となると、やはりこのクエストのボスを目指さざるを得なくなるか。
「ん、ジェーンも加わったから大分楽になると思う」
「おっけー! アタシも戦うよ!」
魔力自体は減っているものの、アイテムホルダー内にはまだまだ残っているらしい。ジェーンも合流できてようやく元気が出てきたのか、力こぶを作ってアピールしてくる。
……確かにジェーンが合流してくれたことで戦力的にはかなり安心できるようになったとは思う。
私の方からジェーンの回復が出来ないので、どちらかと言えばジェーンにはありすたちの護衛をお願いして、ジュリエッタには後ろを気にせず思いっきり戦ってもらってモンスターを蹴散らしてもらうのがよいか。
”――よし、『巻貝』を目指そう!”
トンコツたちに合流してジェーンの無事を知らせてあげたいけど、向こうの居場所がわからない。やっぱり向こうから見つけてもらう方が速いだろう。

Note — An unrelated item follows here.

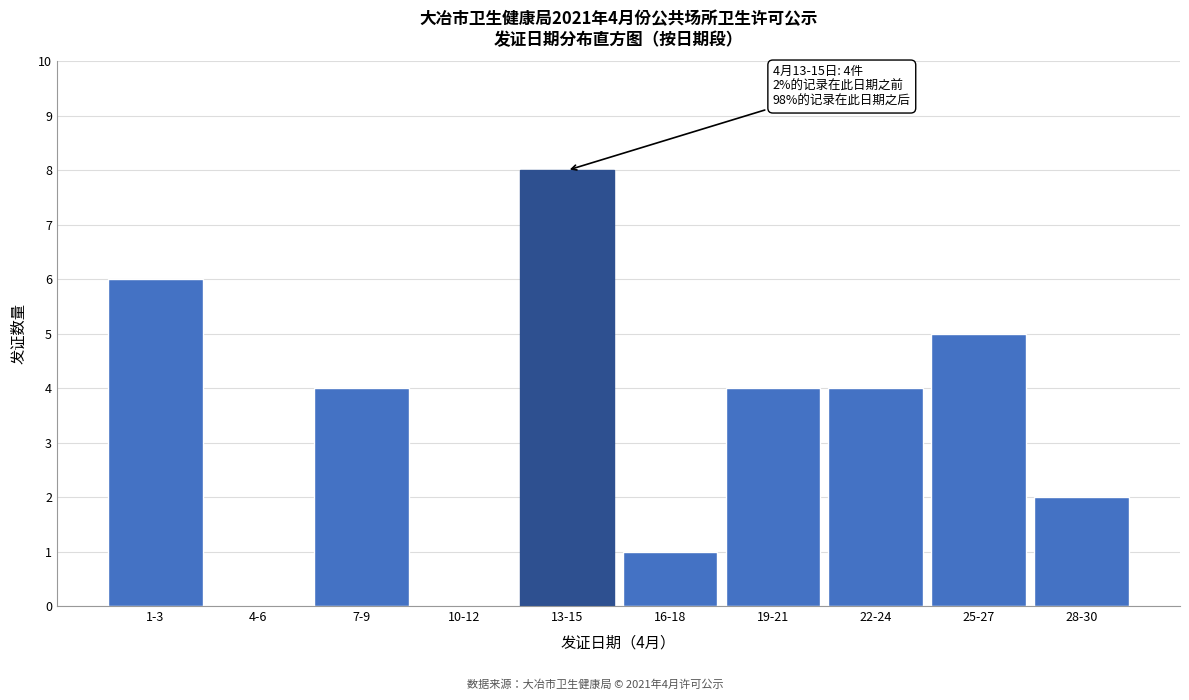

Reading left to right, extract all data points from this chart.

1-3=6	4-6=0	7-9=4	10-12=0	13-15=8	16-18=1	19-21=4	22-24=4	25-27=5	28-30=2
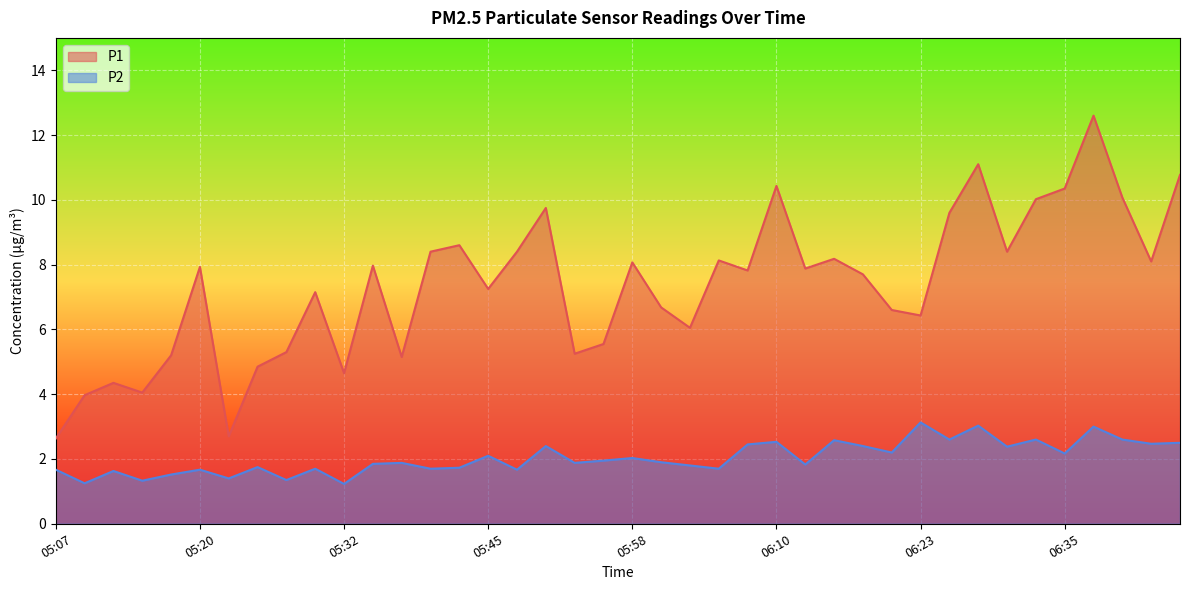

What is the difference between the maximum and second lowest values in the P2 series?

1.9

で、もう一つの懸念であるありすたちの『痣』を消す方法を見つける必要がある。
……トンコツたちを待ってから探すという手もあるけど、既にありすたちは長時間クエストにいるのだ、これ以上クエストを続けるのは負担が大きいと思う。
だから平行して出来ることはやってしまおう。
危険は承知の上だ。
”ジェーン、悪いけどトンコツたちとの合流はもう少し待ってて”
「うん、いいよ、別に。……アタシが《ストーンスキン》を解いたから、レーダーの範囲に入ったら師匠たちも気付くだろうしね」
どうやら石化している間はレーダーでもわからないらしい。
それを承知で《ストーンスキン》を使わなければならないくらい追い詰められていたということか……まぁシャルロットの《アルゴス》で見つけられるかも、という思いはあったかもしれないが。

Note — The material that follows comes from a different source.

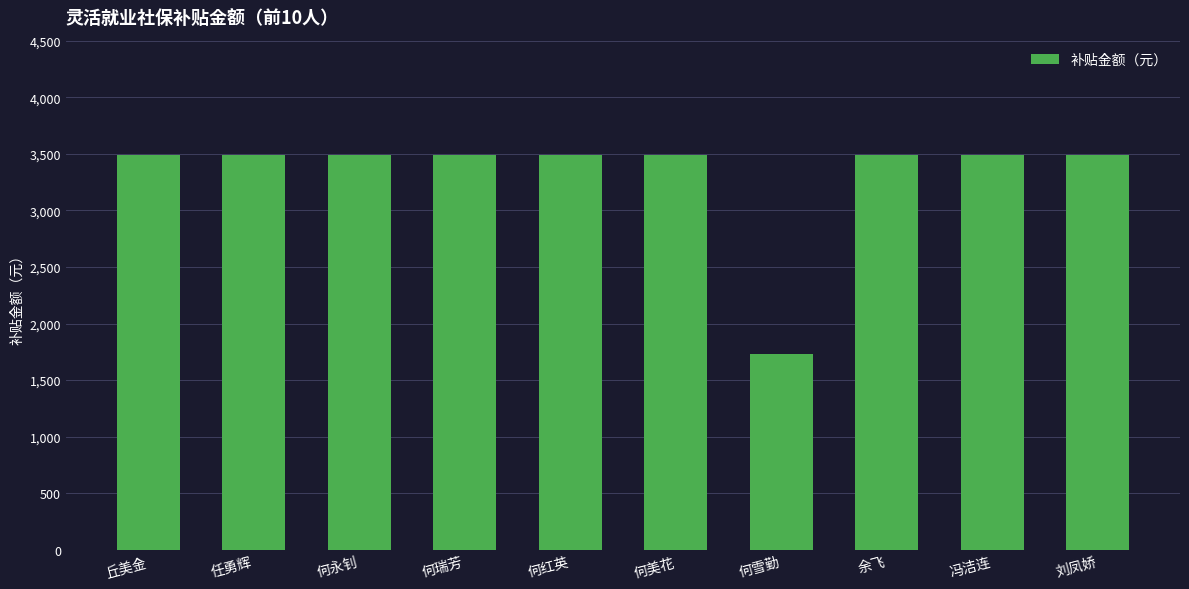

What is the approximate value at 丘美金?

3486.2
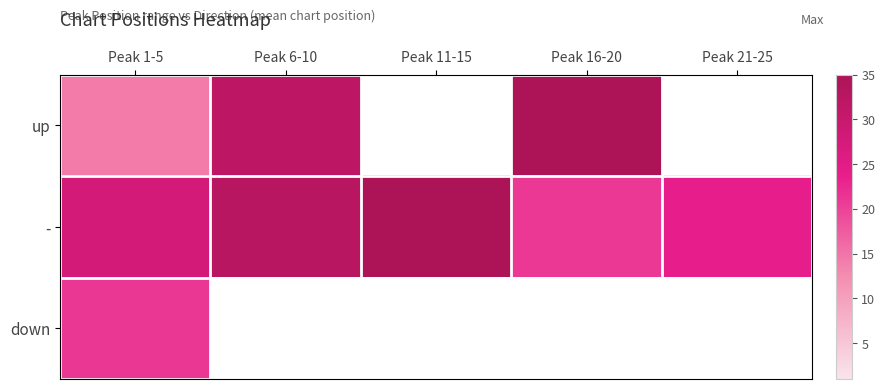

What value does the up series have at Peak 1-5?

14.3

”あと、ありすと桃香の護衛もお願い。私から回復が出来ないから、いざとなったら二人を抱えて逃げることも考えて”
「大丈夫、任せて!」
敵との戦いはジュリエッタ一人に任せきりになってしまうけど……。
ジュリエッタは一つ頷くと、
「……敵は全部ジュリエッタが片づける……だから、大丈夫……」
と頼もしいことを言ってくれる。
まぁ実際、超巨大ムカデみたいなのでもない限りはジュリエッタ一人で大丈夫だとは思うけど……。
”よし、じゃあ行こう!”
――いよいよ大詰めだな。
あの『巻貝』に辿り着いたところで、この長いクエストも終わりを迎える――そんな予感が私はしていた。